#### Aim of the task:
Using the records below, locate all lines containing "linejoin" and return them.

#### Data for the task:
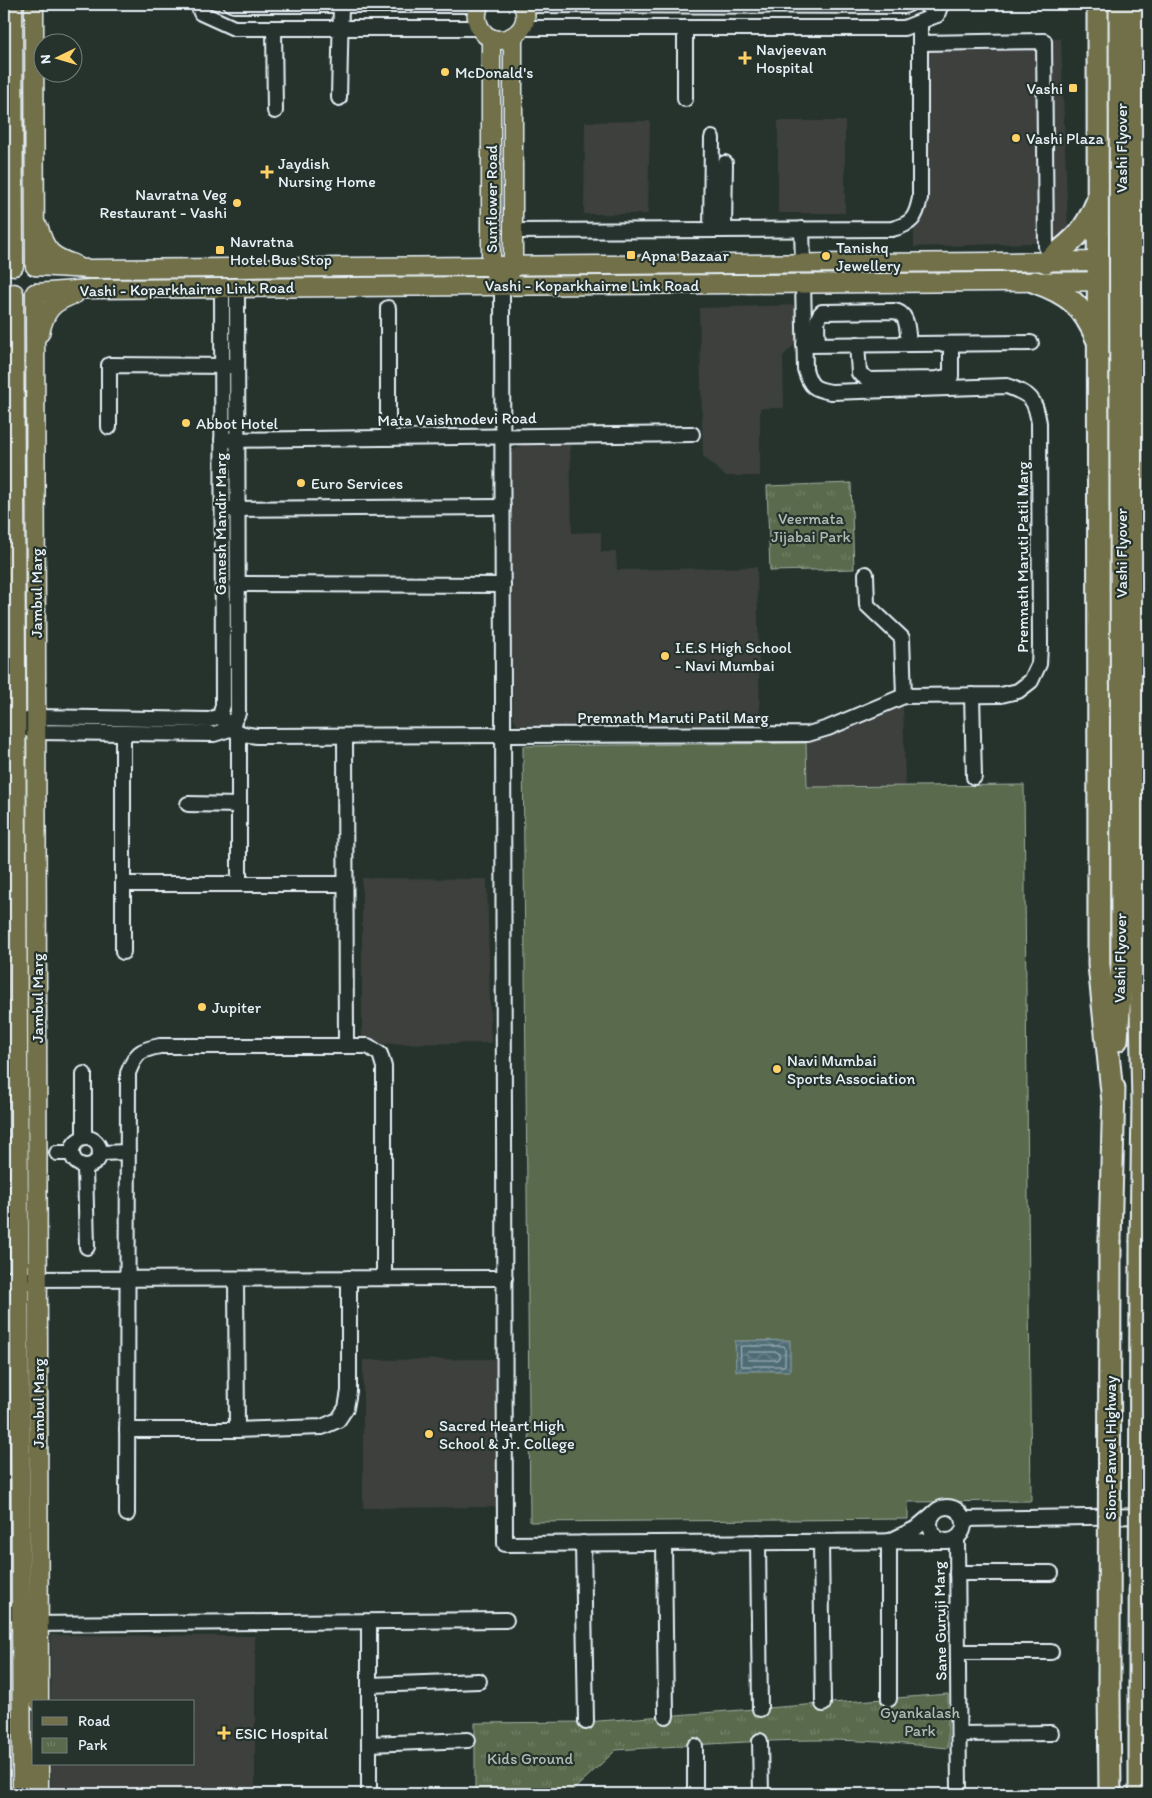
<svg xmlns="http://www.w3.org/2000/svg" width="1152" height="1798" font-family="Itim,sans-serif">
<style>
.built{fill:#3c413e}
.park{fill:url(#park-tufts);stroke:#a1aea2}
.pitch{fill:#5a6b4d;stroke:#a1aea2}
.water{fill:url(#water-waves);stroke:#8ca1a9}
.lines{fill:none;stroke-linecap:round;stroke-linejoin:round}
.shore{stroke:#abbcc4;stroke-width:1}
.minor-casing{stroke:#e8f1f8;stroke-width:18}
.major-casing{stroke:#e8f1f8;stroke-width:21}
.highway-casing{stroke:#e8f1f8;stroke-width:25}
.minor{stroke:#26332d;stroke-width:14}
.major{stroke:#71704a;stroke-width:18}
.highway{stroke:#71704a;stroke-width:21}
.highway-bridge-casing{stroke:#e8f1f8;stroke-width:25;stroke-linecap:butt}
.highway-bridge{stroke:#71704a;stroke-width:21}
.poi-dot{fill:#ffd166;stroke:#26332d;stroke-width:2}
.labels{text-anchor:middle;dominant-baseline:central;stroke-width:4.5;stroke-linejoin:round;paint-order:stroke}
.poi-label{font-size:16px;fill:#e8f1f8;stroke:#26332d;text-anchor:start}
.street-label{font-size:16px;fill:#e8f1f8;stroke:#26332d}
.park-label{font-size:16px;fill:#afbbb4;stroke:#26332d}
</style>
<defs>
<pattern id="park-tufts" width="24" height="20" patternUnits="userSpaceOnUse" patternTransform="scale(1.25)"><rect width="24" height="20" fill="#5a6b4d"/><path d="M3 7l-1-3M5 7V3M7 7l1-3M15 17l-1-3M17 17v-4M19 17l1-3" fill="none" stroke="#728167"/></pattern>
<pattern id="water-waves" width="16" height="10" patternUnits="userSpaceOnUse" patternTransform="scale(1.25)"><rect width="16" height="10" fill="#4f6c75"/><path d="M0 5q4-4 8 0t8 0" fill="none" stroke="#688189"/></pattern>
</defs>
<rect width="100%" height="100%" fill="#26332d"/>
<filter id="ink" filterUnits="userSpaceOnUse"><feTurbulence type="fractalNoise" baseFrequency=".02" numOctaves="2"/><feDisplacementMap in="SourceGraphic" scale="10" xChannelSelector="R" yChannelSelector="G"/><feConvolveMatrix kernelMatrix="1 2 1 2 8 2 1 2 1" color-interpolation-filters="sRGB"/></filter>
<g filter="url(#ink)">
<g class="built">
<polygon points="911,36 1061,39 1068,230 1061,242 914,247"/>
<polygon points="650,121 648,214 584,214 585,122"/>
<rect x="778" y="121" width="67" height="92"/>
<polygon points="797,305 798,341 783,356 784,408 760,408 760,476 725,476 703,456 699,308"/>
<polygon points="523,445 570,445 572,533 601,532 601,552 616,552 617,570 757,567 760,723 525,728 517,725 513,717 507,464 511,451"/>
<polygon points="903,702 905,786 807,787 806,743"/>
<polygon points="362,878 487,879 491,1043 362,1044"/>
<polygon points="495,1359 496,1507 363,1508 363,1360"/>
<polygon points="51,1635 255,1636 255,1794 51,1794 51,1764 194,1764 194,1702 51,1702"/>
</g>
<g class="park">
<polygon points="851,483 854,569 770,571 767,486"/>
<path d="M 948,1694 L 948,1748 C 906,1744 864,1740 822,1740 C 753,1740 684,1746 616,1750 L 569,1794 L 475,1794 L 475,1723 L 586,1722 Z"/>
</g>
<polygon class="pitch" points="806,743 807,787 1024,785 1031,1501 908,1502 908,1519 530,1522 523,746"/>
<polygon class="water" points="790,1340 790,1371 736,1371 735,1341"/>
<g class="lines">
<g class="shore">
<polygon points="741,1346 784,1346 785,1348 785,1365 783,1366 742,1366 741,1364"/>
<polygon points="749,1352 777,1352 779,1353 779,1358 777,1360 749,1360 747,1354"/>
</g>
<g class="minor-casing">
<g id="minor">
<polyline points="198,4 201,13 234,28 480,28"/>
<polyline points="231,4 234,5 479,5"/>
<polyline points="925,4 937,15"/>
<polyline points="523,5 904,6 909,4"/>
<polyline points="274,28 275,111"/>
<polyline points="522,28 904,28 937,15 941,4"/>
<polyline points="685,28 685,99"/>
<polyline points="921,43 1044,41 1046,247"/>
<polyline points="339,98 341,5"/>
<polyline points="802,229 803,264"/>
<polyline points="711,230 712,138"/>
<polyline points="724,230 725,163"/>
<path d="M 513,231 L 892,229 C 912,224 916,218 920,198 L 920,22"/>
<polyline points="502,286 505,1544 946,1541"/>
<polyline points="388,308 388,438"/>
<path d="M 818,344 C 818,335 814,319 822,312 L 894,311 C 909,313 907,331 909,344"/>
<polyline points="857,344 859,373 869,380 936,379 951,376 951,344"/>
<polyline points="804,345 1031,343"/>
<polyline points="109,427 109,365 231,366"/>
<polyline points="222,440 692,434"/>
<polyline points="228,509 503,507"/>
<polyline points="866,574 867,605 902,638 904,696"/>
<polyline points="237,584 503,585"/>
<polyline points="972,695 974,777"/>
<path d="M 220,716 C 233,732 237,734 257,736 L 808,734 L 828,728 L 904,696 L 1001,695 L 1018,691 L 1031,681 L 1039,664 L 1040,646 L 1039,423 C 1035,398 1031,395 1007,386 L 831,392 C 814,389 810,387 805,369 L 803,283"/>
<polyline points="220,716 223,705 222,288"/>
<polyline points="4,724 16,724 36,717 209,720 220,716"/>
<polyline points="27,729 36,732 214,734 230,729"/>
<polyline points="230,729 238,713 237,288"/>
<polyline points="345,736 346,1046"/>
<polyline points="188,804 239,805"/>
<polyline points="123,884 345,884"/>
<polyline points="239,884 239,734"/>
<polyline points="123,952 123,733"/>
<circle cx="86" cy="1152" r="14"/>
<polyline points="84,1138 84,1074"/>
<polyline points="57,1153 72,1153"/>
<polyline points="101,1153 128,1152"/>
<polyline points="85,1167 87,1247"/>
<polyline points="4,1279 505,1278"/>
<polyline points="236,1279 237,1430"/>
<polyline points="127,1430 237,1430 322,1427 338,1420 346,1408 349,1391 349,1278"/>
<circle cx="947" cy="1524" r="17"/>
<path d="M 127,1514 L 128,1073 C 136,1053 139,1050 160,1046 L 368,1046 L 380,1054 L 384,1067 L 384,1278"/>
<polyline points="964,1519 1148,1516"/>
<polyline points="957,1538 959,1794"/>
<polyline points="894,1539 915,1529 934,1513"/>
<polyline points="889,1541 889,1699"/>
<polyline points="758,1542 760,1709"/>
<polyline points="821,1542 823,1704"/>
<polyline points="583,1543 586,1722"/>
<polyline points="664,1543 666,1716"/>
<polyline points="957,1573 1051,1573"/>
<polyline points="4,1612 21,1613"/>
<polyline points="29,1624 506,1620"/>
<polyline points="958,1652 1051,1652"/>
<polyline points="369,1685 479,1681"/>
<polyline points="959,1734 1051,1733"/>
<polyline points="760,1741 761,1794"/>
<polyline points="369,1744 468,1740"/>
<polyline points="695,1746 695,1794"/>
<polyline points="369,1794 369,1622"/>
</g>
</g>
<g class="major-casing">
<g id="major">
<polyline points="13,4 14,266"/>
<polyline points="34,4 35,266"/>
<path d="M 480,4 C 476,11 476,19 479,26 C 493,56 538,32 522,4"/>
<polyline points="491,38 491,266 496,275"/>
<path d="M 39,228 C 45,251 52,257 74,264"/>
<polyline points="35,266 90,269 1110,261"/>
<polyline points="509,275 513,266 513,37"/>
<polyline points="14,293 22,1794"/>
<polyline points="35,293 39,1702"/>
<polyline points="35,293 90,289 1134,281"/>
<path d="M 40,333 C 45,309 53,302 75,294"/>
<polyline points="39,1764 39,1794"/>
</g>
</g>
<g class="highway-casing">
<g id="highway">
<polyline points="1098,4 1099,965 1113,1102"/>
<path d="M 1046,262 C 1070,243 1084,234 1096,204"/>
<path d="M 1035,282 C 1069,294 1083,306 1097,339"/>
<polyline points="1140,966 1143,1103 1141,1240"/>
<polyline points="1117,1040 1122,965"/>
<polyline points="1110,1240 1114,1088"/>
<polyline points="1109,1690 1110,1794"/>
<polyline points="1140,1690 1140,1794"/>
</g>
</g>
<use href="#minor" class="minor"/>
<use href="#major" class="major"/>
<use href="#highway" class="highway"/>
<g class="highway-bridge-casing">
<g id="highway-bridge">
<polyline points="1120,4 1122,965"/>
<polyline points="1139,4 1140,966"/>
<polyline points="1109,1690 1110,1240"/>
<polyline points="1140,1690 1141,1240"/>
</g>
</g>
<use href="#highway-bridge" class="highway-bridge"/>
</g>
</g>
<g class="poi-dot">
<path d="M742.5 50.5h5v5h5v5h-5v5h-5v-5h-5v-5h5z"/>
<circle cx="445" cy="72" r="5"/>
<rect x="1068" y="83" width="10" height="10" rx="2.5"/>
<circle cx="1016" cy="138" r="5"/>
<path d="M264.5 164.5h5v5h5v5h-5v5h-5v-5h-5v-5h5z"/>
<circle cx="237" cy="203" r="5"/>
<rect x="215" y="245" width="10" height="10" rx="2.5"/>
<rect x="626" y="250" width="10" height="10" rx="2.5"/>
<circle cx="826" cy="256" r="5"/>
<circle cx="186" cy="423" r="5"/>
<circle cx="301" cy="483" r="5"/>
<circle cx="665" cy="656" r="5"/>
<circle cx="202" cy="1007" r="5"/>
<circle cx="777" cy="1069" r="5"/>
<circle cx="429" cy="1434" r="5"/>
<path d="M221.5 1725.5h5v5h5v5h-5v5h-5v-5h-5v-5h5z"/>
</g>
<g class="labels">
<g class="poi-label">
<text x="756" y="49">Navjeevan<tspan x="756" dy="18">Hospital</tspan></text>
<text x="455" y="72">McDonald's</text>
<text x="1063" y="88" text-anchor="end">Vashi</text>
<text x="1026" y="138">Vashi Plaza</text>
<text x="278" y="163">Jaydish<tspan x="278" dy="18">Nursing Home</tspan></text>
<text x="227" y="194" text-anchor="end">Navratna Veg<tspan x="227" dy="18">Restaurant - Vashi</tspan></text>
<text x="230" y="241">Navratna<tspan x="230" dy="18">Hotel Bus Stop</tspan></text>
<text x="836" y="247">Tanishq<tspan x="836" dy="18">Jewellery</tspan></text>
<text x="641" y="255">Apna Bazaar</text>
<text x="196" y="423">Abbot Hotel</text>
<text x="311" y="483">Euro Services</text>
<text x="675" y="647">I.E.S High School<tspan x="675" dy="18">- Navi Mumbai</tspan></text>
<text x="212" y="1007">Jupiter</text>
<text x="787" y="1060">Navi Mumbai<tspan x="787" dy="18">Sports Association</tspan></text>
<text x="439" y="1425">Sacred Heart High<tspan x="439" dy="18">School &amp; Jr. College</tspan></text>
<text x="235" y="1733">ESIC Hospital</text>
</g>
<g class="street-label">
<text transform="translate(1121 148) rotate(-90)">Vashi Flyover</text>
<text transform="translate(491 199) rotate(-90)">Sunflower Road</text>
<text x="592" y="285">Vashi - Koparkhairne Link Road</text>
<text transform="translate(187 289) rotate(-1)">Vashi - Koparkhairne Link Road</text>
<text transform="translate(457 419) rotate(-1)">Mata Vaishnodevi Road</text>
<text transform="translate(220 524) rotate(-90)">Ganesh Mandir Marg</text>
<text transform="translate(1121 553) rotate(-90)">Vashi Flyover</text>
<text transform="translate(1022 557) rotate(-90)">Premnath Maruti Patil Marg</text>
<text transform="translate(36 593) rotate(-90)">Jambul Marg</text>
<text x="673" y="717">Premnath Maruti Patil Marg</text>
<text transform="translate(1120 958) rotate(-89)">Vashi Flyover</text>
<text transform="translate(37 998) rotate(-90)">Jambul Marg</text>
<text transform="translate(38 1403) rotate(-90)">Jambul Marg</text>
<text transform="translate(1110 1448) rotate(-90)">Sion-Panvel Highway</text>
<text transform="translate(940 1621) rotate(-91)">Sane Guruji Marg</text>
</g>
<g class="park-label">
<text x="811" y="518">Veermata<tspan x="811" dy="18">Jijabai Park</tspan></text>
<text x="920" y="1712">Gyankalash<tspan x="920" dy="18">Park</tspan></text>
<text x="530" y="1758">Kids Ground</text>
</g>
</g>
<rect width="1152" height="1798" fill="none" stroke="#26332d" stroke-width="20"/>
<rect x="10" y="10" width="1132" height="1778" fill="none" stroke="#e8f1f8" stroke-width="2" filter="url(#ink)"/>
<rect x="32" y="1700" width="162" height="65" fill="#26332d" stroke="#747f7e"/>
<rect x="42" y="1717" width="25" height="8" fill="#71704a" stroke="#747f7e"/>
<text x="78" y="1726" font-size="15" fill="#e8f1f8">Road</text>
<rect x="42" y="1738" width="25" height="15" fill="url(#park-tufts)" stroke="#747f7e"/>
<text x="78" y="1750" font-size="15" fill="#e8f1f8">Park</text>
<g transform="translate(58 58) rotate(265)"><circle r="24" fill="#26332d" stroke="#747f7e"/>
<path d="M0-4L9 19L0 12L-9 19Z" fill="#ffd166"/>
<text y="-8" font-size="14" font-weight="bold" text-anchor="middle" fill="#e8f1f8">N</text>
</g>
</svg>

#### Solution to this exercise:
.lines{fill:none;stroke-linecap:round;stroke-linejoin:round}
.labels{text-anchor:middle;dominant-baseline:central;stroke-width:4.5;stroke-linejoin:round;paint-order:stroke}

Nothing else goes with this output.